Anatole Thomas

Personal information
- Full name: Anatole Winston Thomas
- Born: 26 March 1970 (age 56) Hammersmith, London, England
- Batting: Right-handed
- Bowling: Right-arm fast

Domestic team information
- 1996–2006: Buckinghamshire

Career statistics
| Competition | List A |
| Matches | 4 |
| Runs scored | 20 |
| Batting average | 10.00 |
| 100s/50s | –/– |
| Top score | 9 |
| Balls bowled | 222 |
| Wickets | 5 |
| Bowling average | 38.40 |
| 5 wickets in innings | – |
| 10 wickets in match | – |
| Best bowling | 3/47 |
| Catches/stumpings | –/– |
- Source: Cricinfo, 28 April 2011

= Anatole Thomas =

English cricketer

Anatole Winston Thomas (born 26 March 1970) is a former English cricketer. Thomas was a right-handed batsman who bowled right-arm fast. He was born in Hammersmith, London.

Thomas made his debut for Buckinghamshire in the 1993 Minor Counties Championship against Suffolk. Thomas played Minor counties cricket for Buckinghamshire from 1996 to 2006, which included 27 Minor Counties Championship matches and 8 MCCA Knockout Trophy matches. In 1998, he made his List A debut against Surrey in the NatWest Trophy. He played three further List A matches for Buckinghamshire, the last coming against Lancashire in 2005 Cheltenham & Gloucester Trophy.

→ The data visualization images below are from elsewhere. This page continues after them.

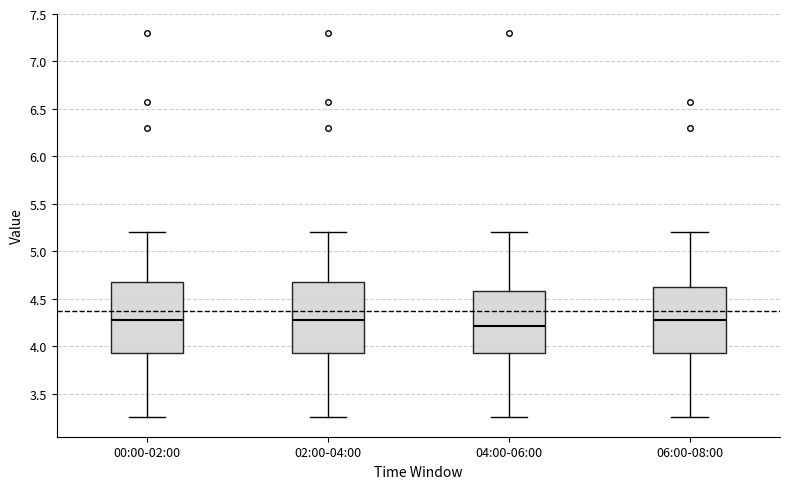

Reading left to right, transcribe this box plot: for each box, give where its median line is, the range the box spans, and where its two whiskers end, as read against the y-axis. The values are not printed on the chart, so give them approximately, as read against the axis.

00:00-02:00: median 4.30, box 3.95 to 4.70, whiskers 3.25 to 5.20
02:00-04:00: median 4.30, box 3.95 to 4.70, whiskers 3.25 to 5.20
04:00-06:00: median 4.20, box 3.95 to 4.60, whiskers 3.25 to 5.20
06:00-08:00: median 4.30, box 3.95 to 4.65, whiskers 3.25 to 5.20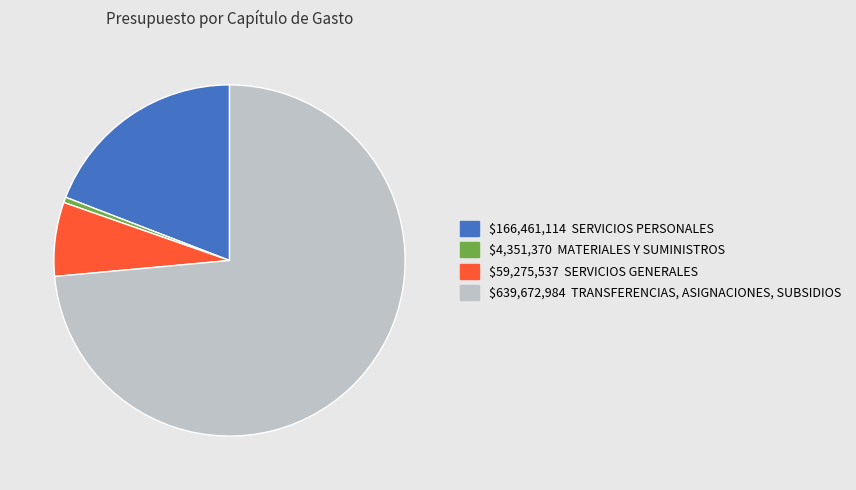

Is there a majority slice in this chart?

Yes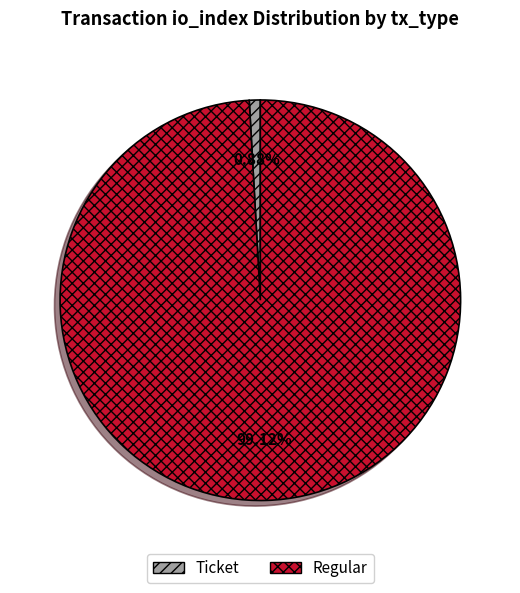

Is Regular the majority of the pie?

Yes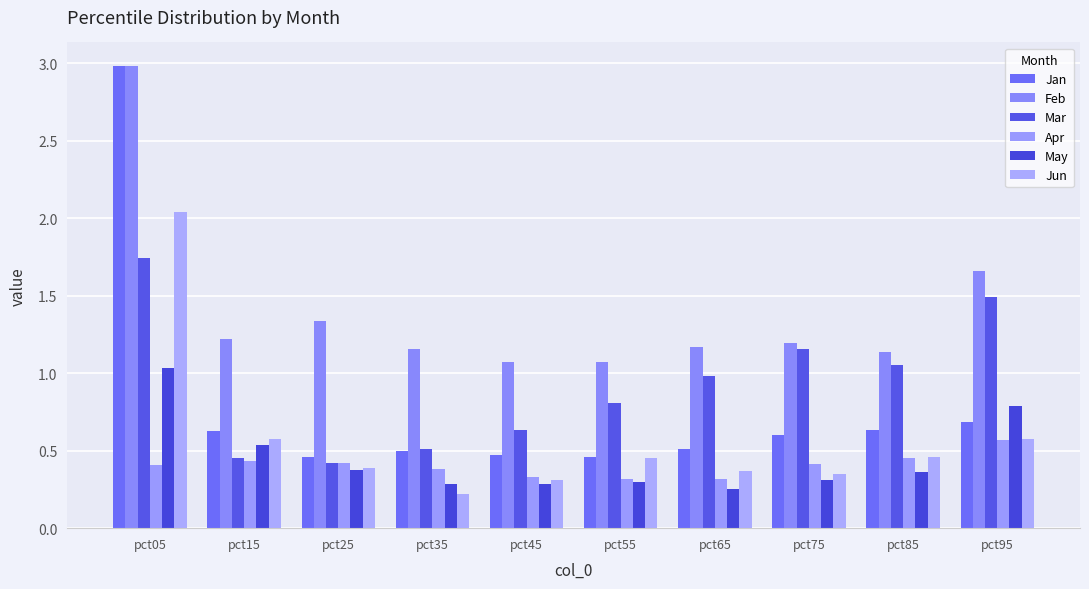

The value of Mar at pct55 is 0.3. True or false?

False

In his four List A matches, he scored 20 runs at a batting average of 10.00, with a high score of 9. With the ball he took 5 wickets at a bowling average of 38.40, with best figures of 3/47.

He also played Second XI cricket for the Essex Second XI, the Leicestershire Second XI and the Middlesex Second XI.